Belize Athletic Association
- Sport: Athletics
- Jurisdiction: Association
- Abbreviation: BAA
- Founded: 1956
- Affiliation: IAAF
- Affiliation date: 1962
- Regional affiliation: NACAC
- Headquarters: Belize City
- President: Hugh Staine
- Vice president(s): Dylan Jones Jaheed Smith
- Secretary: Liesje Chung-Barrow
- Belize

= Belize Athletic Association =

Governing body for athletics in Belize

The Belize Athletic Association (BAA) is the governing body for the sport of athletics in Belize.

==History==
BAA was founded in 1956 as Belize Amateur Athletic Association (BAAA). In 2013, the name was changed to Belize Athletic Association.
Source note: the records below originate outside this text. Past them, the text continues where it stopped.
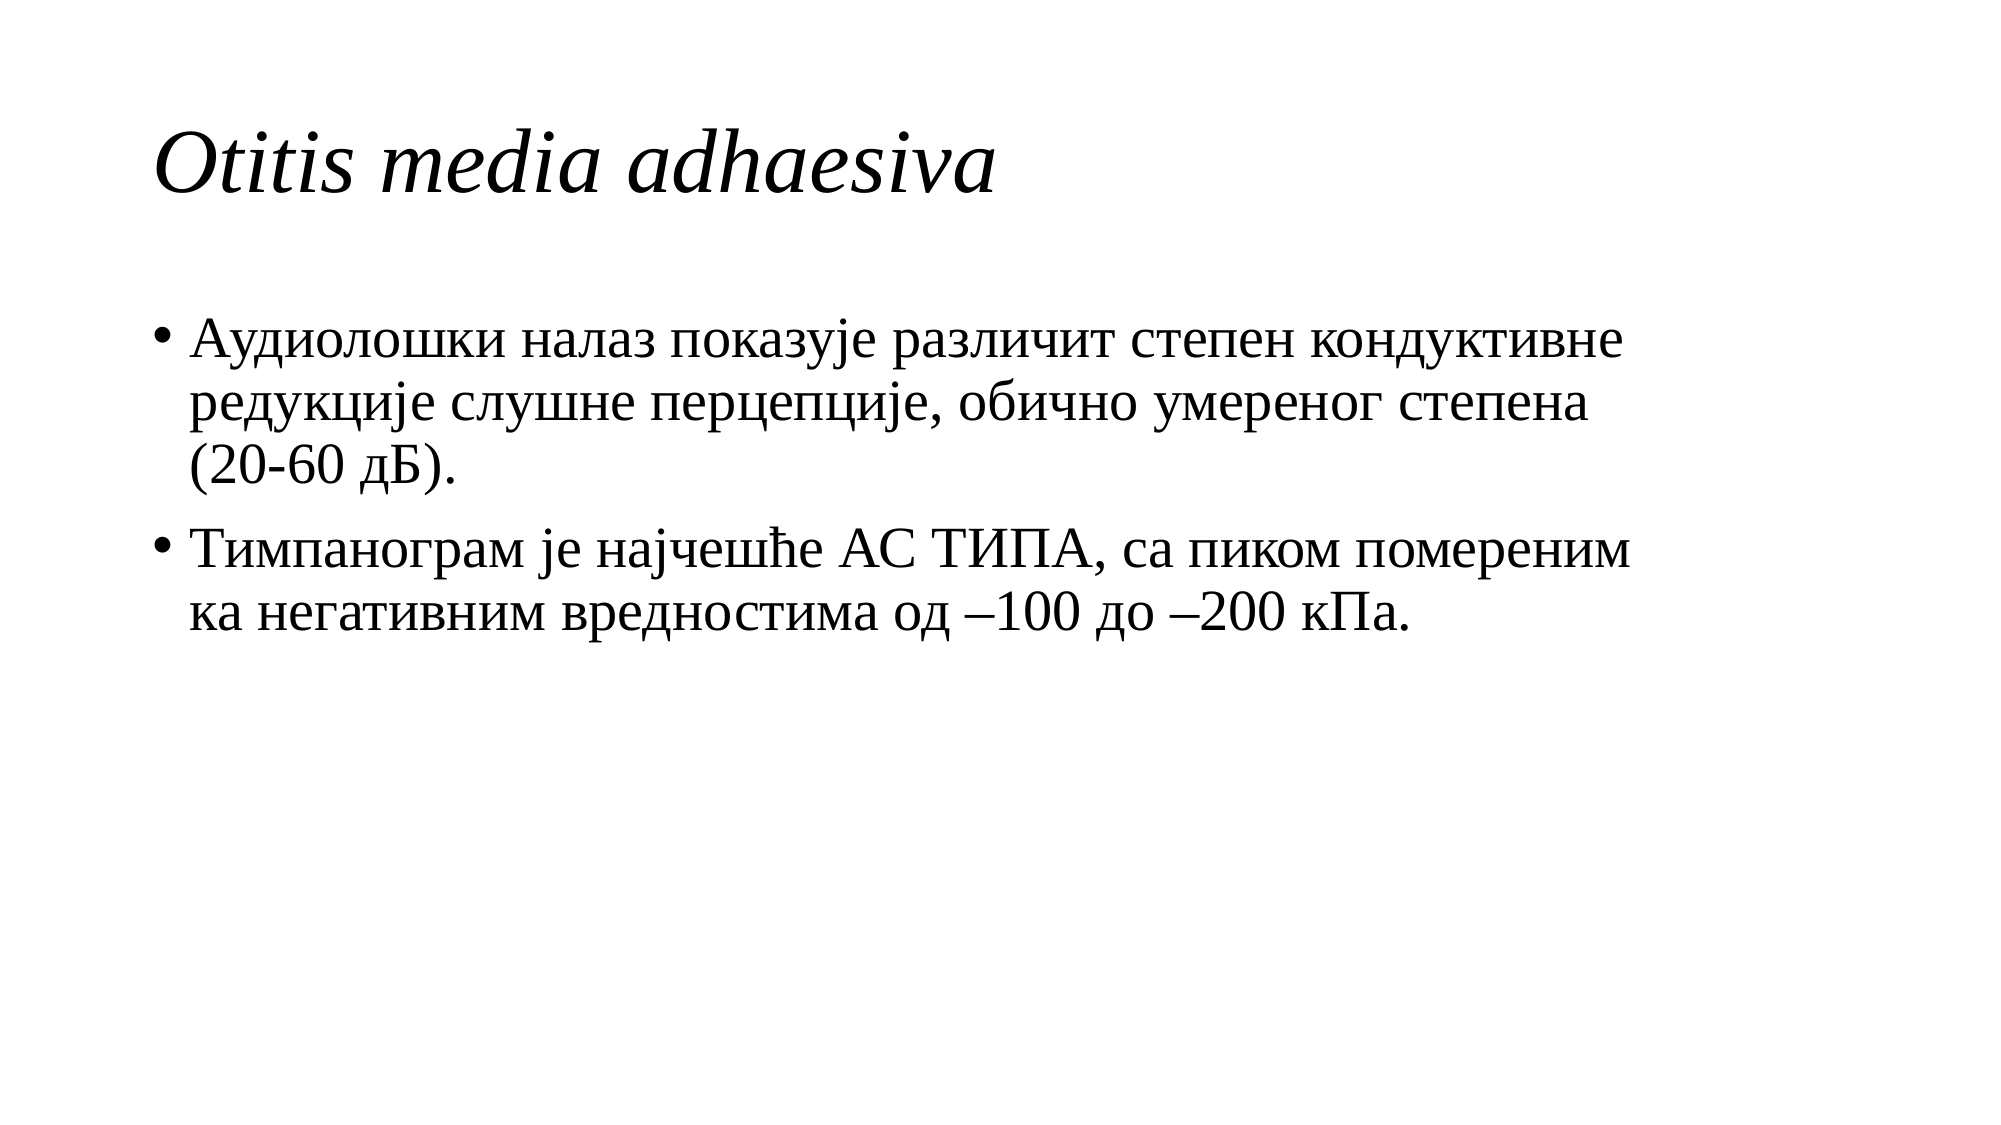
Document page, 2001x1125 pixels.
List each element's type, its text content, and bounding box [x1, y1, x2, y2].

title Otitis media adhaesiva [137, 59, 1863, 278]
list Аудиолошки налаз показује различит степен кондуктивне редукције слушне перцепције, обично умереног степена (20-60 дБ). Тимпанограм је најчешће АС ТИПА, са пиком помереним ка негативним вредностима од –100 до –200 кПа. [137, 299, 1662, 1014]
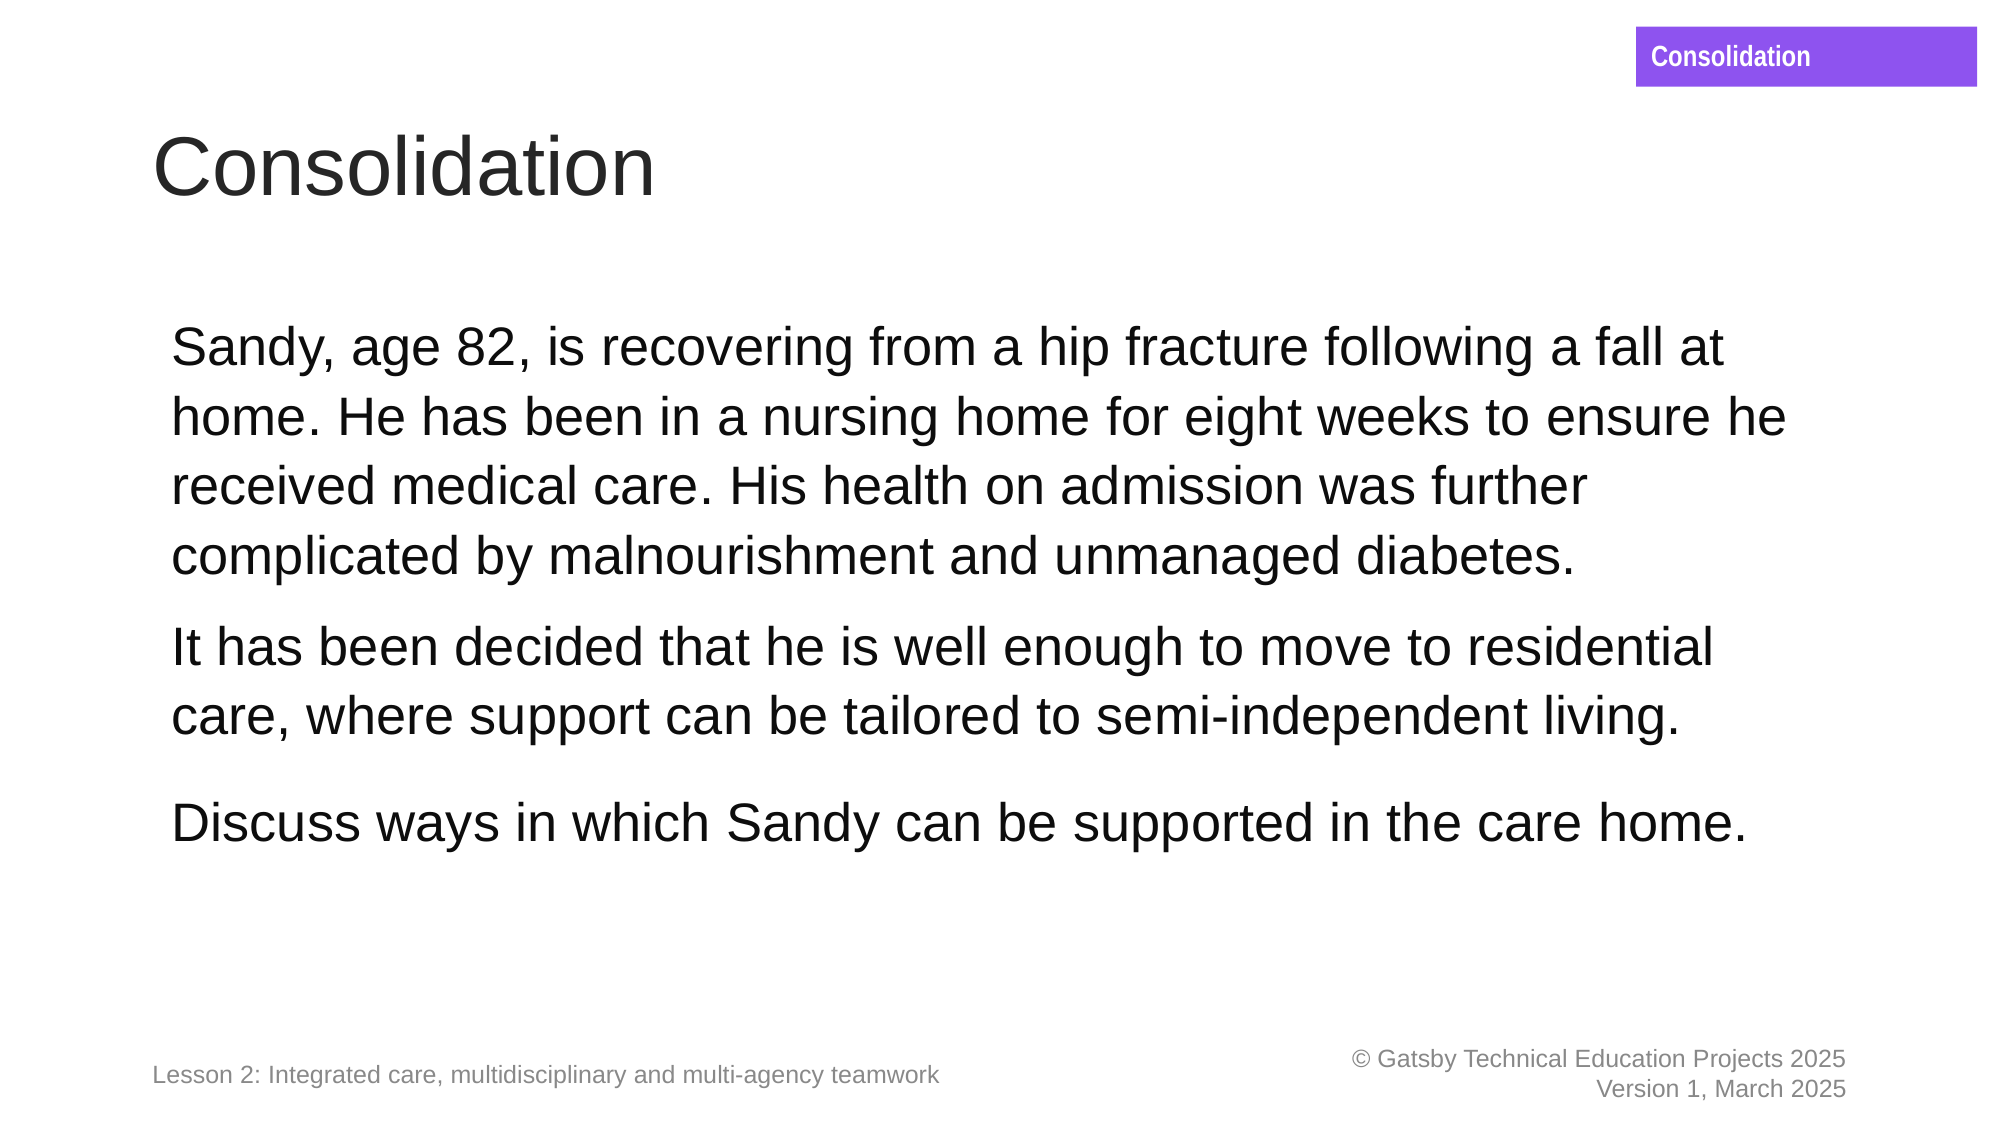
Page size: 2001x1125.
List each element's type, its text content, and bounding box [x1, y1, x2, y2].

list Lesson 2: Integrated care, multidisciplinary and multi-agency teamwork [137, 1042, 981, 1103]
list Consolidation [1636, 26, 1978, 87]
title Consolidation [137, 59, 1863, 278]
list Sandy, age 82, is recovering from a hip fracture following a fall at home. He has been in a nursing home for eight weeks to ensure he received medical care. His health on admission was further complicated by malnourishment and unmanaged diabetes. It has been decided that he is well enough to move to residential care, where support can be tailored to semi-independent living. Discuss ways in which Sandy can be supported in the care home. [137, 299, 1863, 1014]
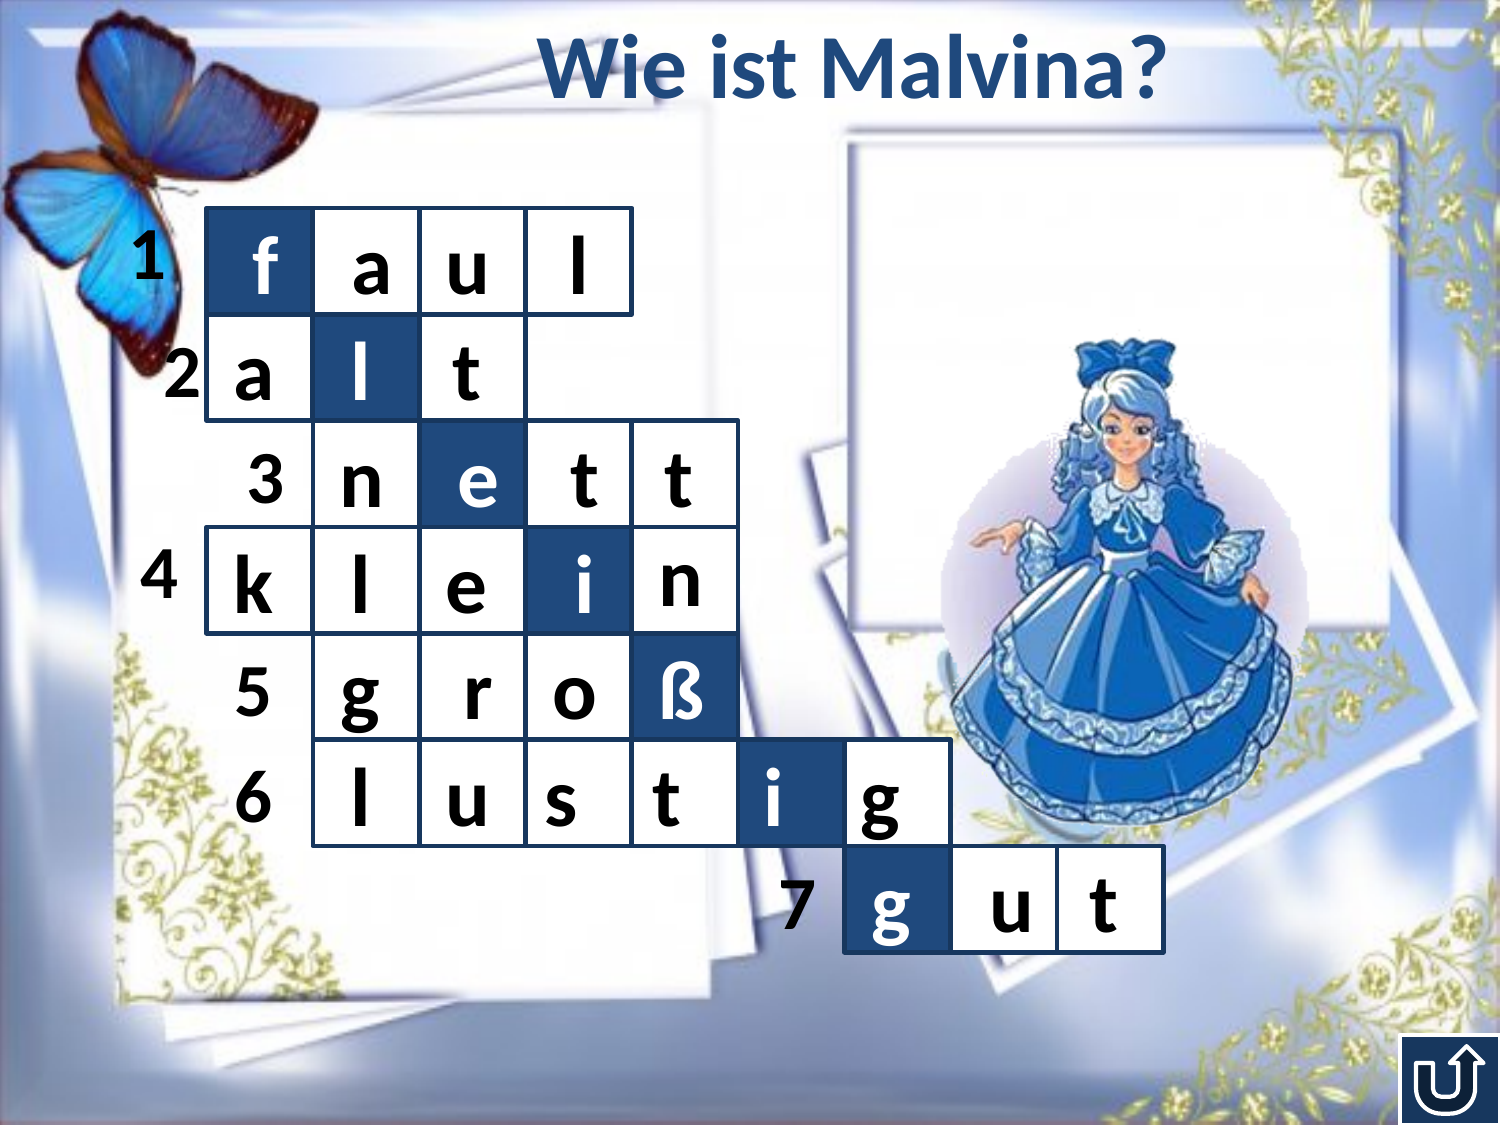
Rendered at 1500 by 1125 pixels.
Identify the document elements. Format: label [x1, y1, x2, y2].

picture [0, 0, 1500, 1125]
text_box [856, 857, 1141, 941]
text_box [218, 514, 715, 632]
text_box [218, 325, 503, 410]
text_box [229, 219, 621, 303]
text_box [324, 751, 862, 835]
text_box [206, 207, 1164, 953]
text_box [324, 644, 715, 729]
text_box [324, 432, 715, 514]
In August 2010, Ian Gray was elected as new president. However, there was an ongoing internal dispute between board officials claiming the lead of BAAA leading to the executive been dissolved by the IAAF. In October 2013, a new executive was elected with Hugh ”Pinas” Staine as new president.

==Affiliations==
BAA is the national member federation for Belize in the following international organisations:
- International Association of Athletics Federations (IAAF)
- North American, Central American and Caribbean Athletic Association (NACAC)
- Association of Panamerican Athletics (APA)
- Central American and Caribbean Athletic Confederation (CACAC)
- Confederación Atlética del Istmo Centroamericano (CADICA; Central American Isthmus Athletic Confederation)
Moreover, it is part of the following national organisations:
- Belize Olympic and Commonwealth Games Association

==National records==
BAA maintains the Belizean records in athletics.